Entry Initially, the bathroom door Jack Nicholson was to axe in was an extremely thin one, made by the prop department to make it easier to destroy. However, Nicholson's technique with the axe was so good (he'd been a volunteer fire marshal) the door shattered into a million pieces, so they had to build a much stronger door to handle his swing.
Entry The real Overlook Hotel is near Portland, Oregon. It has no room 237 because the owners specifically requested that a fictitious room number be used, believing that after people saw this movie (or read the book) no one would want to stay in that room.
Entry The "snowy" maze near the conclusion of the movie consisted of salt and crushed Styrofoam.
Entry The injured guest who frightens Wendy Torrance by saying "Great party, isn't it?" was played by film editor Norman Gay.
Entry Stanley Kubrick was very protective of Danny Lloyd, because he was so young. Through some careful and clever directing, Lloyd was unaware he was making a horror film until after the film's release.
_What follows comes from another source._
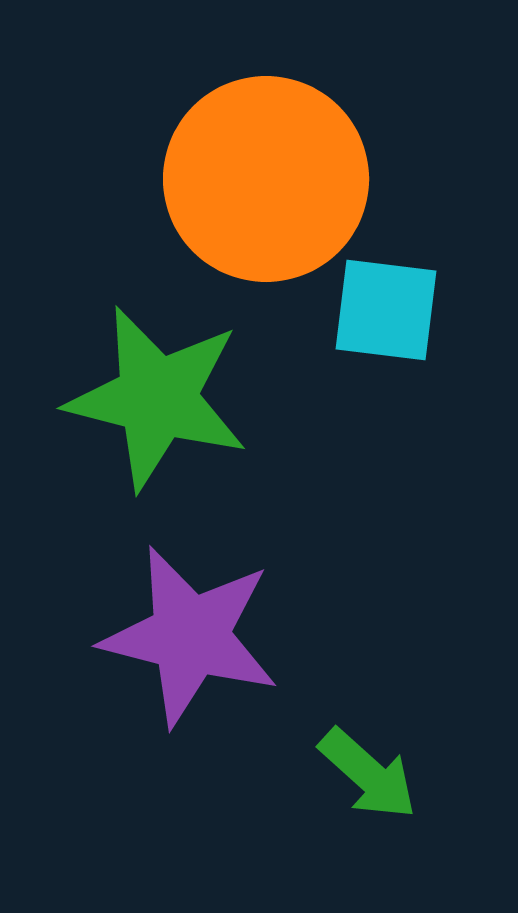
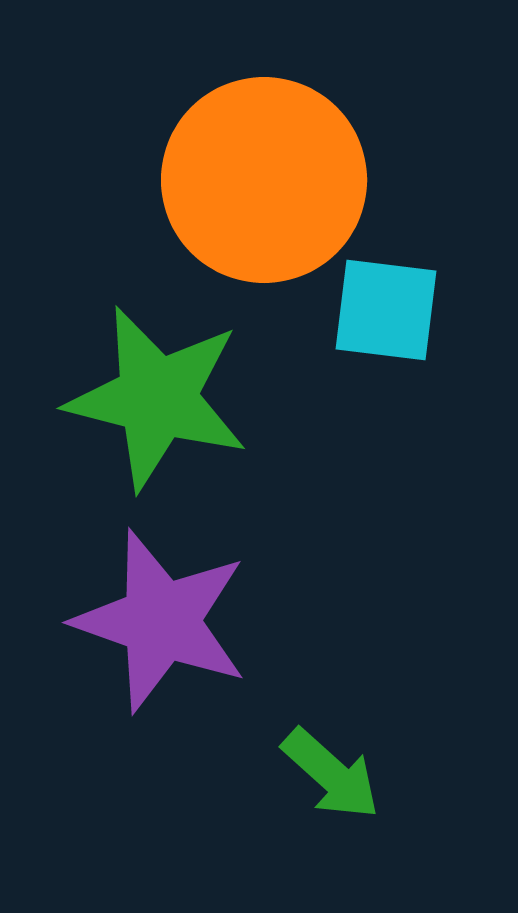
orange circle: moved 2 px left, 1 px down
purple star: moved 29 px left, 15 px up; rotated 5 degrees clockwise
green arrow: moved 37 px left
Entry The line "Here's Johnny" originated on the The Tonight Show with Johnny Carson, where Ed McMahon always introduced him with that phrase. Nicholson improvised the line during the shooting; Kubrick liked it and left it in.
Entry Stanley Kubrick's daughter, Vivian Kubrick, makes a cameo in the party scene. She wears a black dress and sits on the right side of the sofa closest to the bar.
Entry In the scene where Jack is writing and gets mightily upset when Wendy interrupts him, watch the chair behind Jack. It vanishes and then reappears. This was, however, intentional from Kubrick. The audience was supposed to get a subconscious feeling that something was wrong. Nice touch.
Entry An outtake from the opening sequence was used in the "happy ending" version of Blade Runner, but removed from the director's cut.
Entry Stephen King attempted to persuade Kubrick not to cast Jack Nicholson as Jack Torrance. King believed that either Michael Moriarty or Jon Voight could have played Jack's descent into madness more convincingly.
Entry According to the Guinness Book of World Records, The Shining holds the record for the film with most retakes of a single scene (with spoken dialogue) at 127 takes. The participant in those retakes was Shelley Duvall.
Entry The famous scene where Wendy reads through Jack's accumulated work naturally doesn't have the same impact if the viewer can't read English. Therefore, for every foreign language the film was released in, Kubrick remade this shot with an appropriate cliche in each language - French, German, etc. Also, every page of every manuscript was hand-typed to recreate the realism of typos and misalignments.
Entry Jack's limp at the end of the movie was a real injury sustained when Jack Nicholson got drunk and fell out of a hotel window the night before shooting this scene.